(Saved data entries)
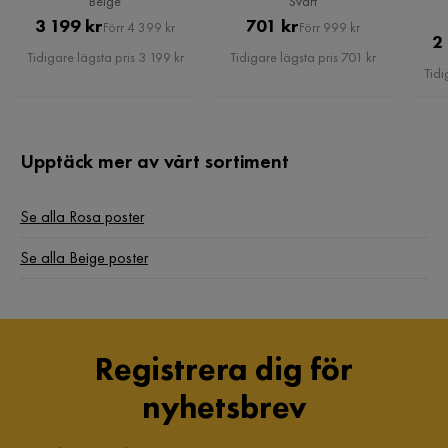
Beige
Svart
Pris
Original
Pris
Original
3 199 kr
701 kr
Förr 4 399 kr
Förr 999 kr
2
Pris
Pris
Tidigare lägsta pris 3 199 kr
Tidigare lägsta pris 701 kr
Tidi
Upptäck mer av vårt sortiment
Se alla Rosa poster
Se alla Beige poster
Registrera dig för
nyhetsbrev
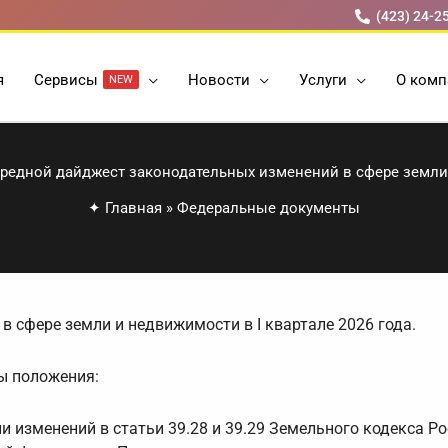
(423) 24-2
я
Cервисы
Новости
Услуги
О комп
NEW
редной дайджест законодательных изменений в сфере земл
✦
Главная
»
Федеральные документы
 сфере земли и недвижимости в I квартале 2026 года.
ы положения:
и изменений в статьи 39.28 и 39.29 Земельного кодекса Р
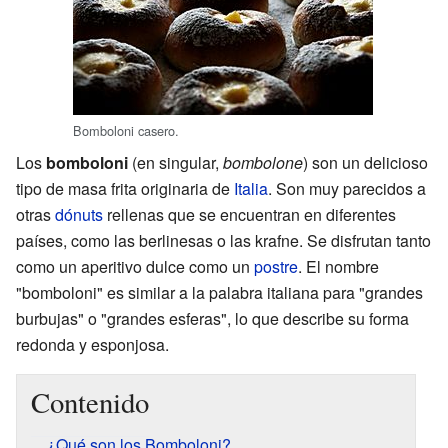
Bomboloni casero.
Los
bomboloni
(en singular,
bombolone
) son un delicioso
tipo de masa frita originaria de
Italia
. Son muy parecidos a
otras
dónuts
rellenas que se encuentran en diferentes
países, como las berlinesas o las krafne. Se disfrutan tanto
como un aperitivo dulce como un
postre
. El nombre
"bomboloni" es similar a la palabra italiana para "grandes
burbujas" o "grandes esferas", lo que describe su forma
redonda y esponjosa.
Contenido
¿Qué son los Bomboloni?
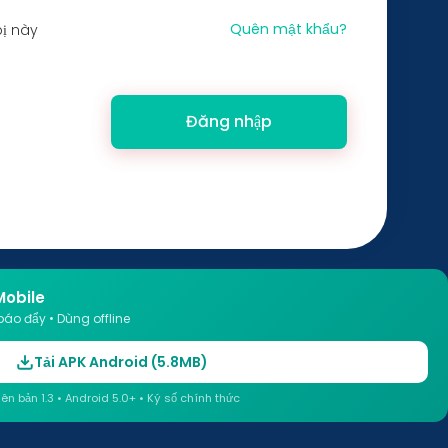
Quên mật khẩu?
bị này
Đăng nhập
Mobile
báo đẩy • Dùng offline
Tải APK Android (5.8MB)
iên bản 1.3 • Android 5.0+ • Ký số chính thức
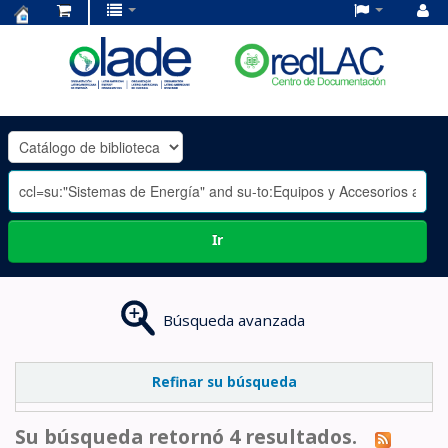
Centro
de
Documentación
OLADE
-
Ir
Búsqueda avanzada
Refinar su búsqueda
Su búsqueda retornó 4 resultados.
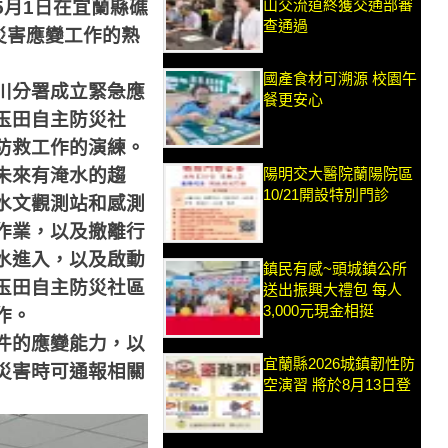
山交流道終獲交通部審
5
月
1
日在宜蘭縣礁
查通過
災害應變工作的熟
國產食材可溯源 校園午
川分署成立緊急應
餐更安心
玉田自主防災社
防救工作的演練。
陽明交大醫院蘭陽院區
未來有淹水的趨
10/21開設特別門診
水文觀測站和感測
作業，以及撤離行
水進入，以及啟動
鎮民有感~頭城鎮公所
玉田自主防災社區
送出振興大禮包 每人
3,000元現金相挺
作。
件的應變能力，以
宜蘭縣2026城鎮韌性防
災害時可通報相關
空演習 將於8月13日登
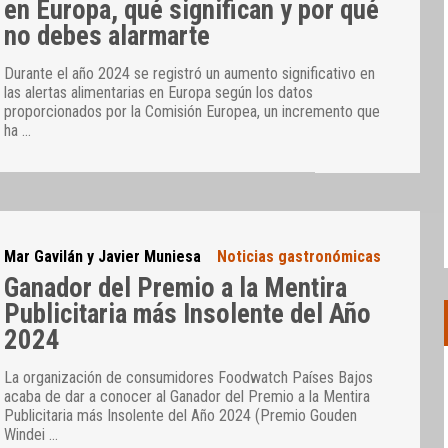
en Europa, qué significan y por qué
no debes alarmarte
Durante el año 2024 se registró un aumento significativo en
las alertas alimentarias en Europa según los datos
proporcionados por la Comisión Europea, un incremento que
ha
…
Mar Gavilán y Javier Muniesa
Noticias gastronómicas
Ganador del Premio a la Mentira
Publicitaria más Insolente del Año
2024
La organización de consumidores Foodwatch Países Bajos
acaba de dar a conocer al Ganador del Premio a la Mentira
Publicitaria más Insolente del Año 2024 (Premio Gouden
Windei
…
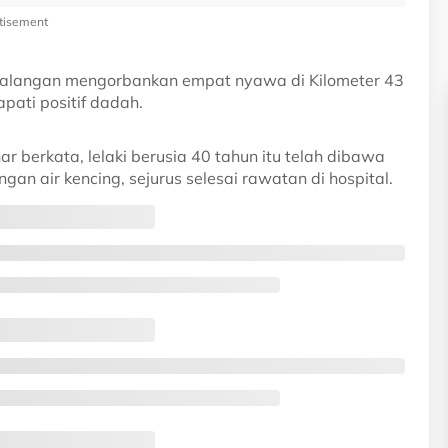
tisement
malangan mengorbankan empat nyawa di Kilometer 43
ati positif dadah.
 berkata, lelaki berusia 40 tahun itu telah dibawa
ngan air kencing, sejurus selesai rawatan di hospital.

Exercise instructions =>
Every line above with the word "lägsta" belongs in the answer, copied as written.

Output of the exercise =>
Tidigare lägsta pris 3 199 kr
Tidigare lägsta pris 701 kr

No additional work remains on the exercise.